The Evolution of the China Cymbal

Generally speaking, all cymbals share core universal features: a raised rounded bell, gradually sloping bow, and neat, uniform edges. This traditional Turkish construction yields a more even, consistent response that drummers have come to rely on and expect over the past century.

China cymbals, by contrast, are wildcards. With their conical bell, more dramatic bow profile, and an upturned flanged edge, they look like Salvador Dali’s idea of a cymbal. They’re brazen, aggressive, and a little unpredictable. But they’re also a distinctive sound that adds unmistakable character to a kit.

So how did these sonic oddities become a fixture for so many drummers?

Origins

The China cymbal’s beginnings are closely intertwined with the start of the modern drum set configuration. As the tom/snare/bass setup was gaining legs in the early 20th century, drummers complemented their kits with smaller cymbals aimed more toward providing accents than acting as sonic staples.

PROBLEM 1 - Pick out every line of the listing that contains the string "dial". Case counts.
The China cymbal passage has no connection to the listing.

GIVEN DATA -
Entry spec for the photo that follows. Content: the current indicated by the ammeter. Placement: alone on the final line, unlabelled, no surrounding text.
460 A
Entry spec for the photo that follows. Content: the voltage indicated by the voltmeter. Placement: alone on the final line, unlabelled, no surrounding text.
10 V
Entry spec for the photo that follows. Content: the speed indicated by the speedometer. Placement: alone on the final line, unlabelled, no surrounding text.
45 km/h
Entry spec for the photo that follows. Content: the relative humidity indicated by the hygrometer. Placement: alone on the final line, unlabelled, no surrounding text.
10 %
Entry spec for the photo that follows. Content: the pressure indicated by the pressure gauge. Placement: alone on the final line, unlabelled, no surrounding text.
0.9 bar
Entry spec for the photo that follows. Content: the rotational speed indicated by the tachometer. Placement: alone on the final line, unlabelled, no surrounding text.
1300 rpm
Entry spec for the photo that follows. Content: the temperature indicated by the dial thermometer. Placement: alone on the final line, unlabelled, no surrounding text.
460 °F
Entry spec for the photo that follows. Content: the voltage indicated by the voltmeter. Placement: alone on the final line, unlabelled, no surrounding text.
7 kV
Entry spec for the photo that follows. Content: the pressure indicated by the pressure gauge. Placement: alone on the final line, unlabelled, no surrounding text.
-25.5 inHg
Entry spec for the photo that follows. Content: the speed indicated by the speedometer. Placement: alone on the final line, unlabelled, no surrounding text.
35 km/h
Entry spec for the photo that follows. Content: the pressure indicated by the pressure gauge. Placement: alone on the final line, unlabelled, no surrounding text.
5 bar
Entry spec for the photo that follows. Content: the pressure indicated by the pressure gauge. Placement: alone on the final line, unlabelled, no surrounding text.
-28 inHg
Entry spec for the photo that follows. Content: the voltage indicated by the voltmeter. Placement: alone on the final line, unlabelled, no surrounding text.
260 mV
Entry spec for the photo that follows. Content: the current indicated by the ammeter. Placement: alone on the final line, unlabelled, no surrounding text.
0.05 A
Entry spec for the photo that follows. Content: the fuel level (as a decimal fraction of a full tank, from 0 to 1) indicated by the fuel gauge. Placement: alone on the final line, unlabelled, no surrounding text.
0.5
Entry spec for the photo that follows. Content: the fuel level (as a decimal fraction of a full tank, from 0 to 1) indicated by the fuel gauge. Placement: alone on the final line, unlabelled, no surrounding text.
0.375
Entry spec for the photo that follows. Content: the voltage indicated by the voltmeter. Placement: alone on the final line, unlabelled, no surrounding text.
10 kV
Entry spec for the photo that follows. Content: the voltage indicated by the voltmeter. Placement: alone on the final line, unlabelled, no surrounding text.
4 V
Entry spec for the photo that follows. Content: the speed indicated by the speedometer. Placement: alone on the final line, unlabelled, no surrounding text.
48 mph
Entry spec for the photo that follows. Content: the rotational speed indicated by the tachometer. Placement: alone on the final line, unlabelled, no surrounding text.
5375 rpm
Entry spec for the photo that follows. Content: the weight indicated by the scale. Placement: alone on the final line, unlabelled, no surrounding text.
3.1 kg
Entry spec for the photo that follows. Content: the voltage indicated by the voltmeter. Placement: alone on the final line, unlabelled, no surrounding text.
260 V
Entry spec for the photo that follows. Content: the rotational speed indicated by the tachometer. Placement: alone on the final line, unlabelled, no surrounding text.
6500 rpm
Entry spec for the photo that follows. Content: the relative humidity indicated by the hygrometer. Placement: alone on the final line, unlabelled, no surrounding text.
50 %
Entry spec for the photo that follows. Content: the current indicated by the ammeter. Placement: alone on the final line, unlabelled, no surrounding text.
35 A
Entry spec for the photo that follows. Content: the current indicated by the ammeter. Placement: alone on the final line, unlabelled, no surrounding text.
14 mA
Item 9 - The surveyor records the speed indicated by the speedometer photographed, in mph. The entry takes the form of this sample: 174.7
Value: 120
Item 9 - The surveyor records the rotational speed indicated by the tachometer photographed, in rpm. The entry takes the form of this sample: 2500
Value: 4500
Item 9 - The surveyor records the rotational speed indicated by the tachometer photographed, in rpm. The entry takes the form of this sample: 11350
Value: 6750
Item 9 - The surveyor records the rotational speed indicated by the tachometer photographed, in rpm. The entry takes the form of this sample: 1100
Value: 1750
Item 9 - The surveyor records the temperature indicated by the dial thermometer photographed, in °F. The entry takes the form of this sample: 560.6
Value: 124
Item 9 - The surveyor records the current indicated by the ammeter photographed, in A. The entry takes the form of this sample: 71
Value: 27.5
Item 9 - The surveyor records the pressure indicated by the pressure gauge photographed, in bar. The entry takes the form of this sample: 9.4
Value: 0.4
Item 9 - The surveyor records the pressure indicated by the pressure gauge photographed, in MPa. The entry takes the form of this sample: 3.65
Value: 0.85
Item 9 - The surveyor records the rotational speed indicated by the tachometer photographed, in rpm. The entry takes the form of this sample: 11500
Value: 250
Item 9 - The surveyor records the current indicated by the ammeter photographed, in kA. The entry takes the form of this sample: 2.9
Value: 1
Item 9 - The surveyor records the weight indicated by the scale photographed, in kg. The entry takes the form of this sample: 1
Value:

PROBLEM 2 -
Answer these questions from the China cymbal passage:
(a) What three core features do all cymbals share?
(b) What shape of bell do China cymbals have?
(c) In which period was the tom/snare/bass setup gaining legs?

REPLY 1 -
Entry spec for the photo that follows. Content: the temperature indicated by the dial thermometer. Placement: alone on the final line, unlabelled, no surrounding text.
Item 9 - The surveyor records the temperature indicated by the dial thermometer photographed, in °F. The entry takes the form of this sample: 560.6

REPLY 2 -
(a) A raised rounded bell, a gradually sloping bow, and neat, uniform edges.
(b) A conical bell.
(c) The early 20th century.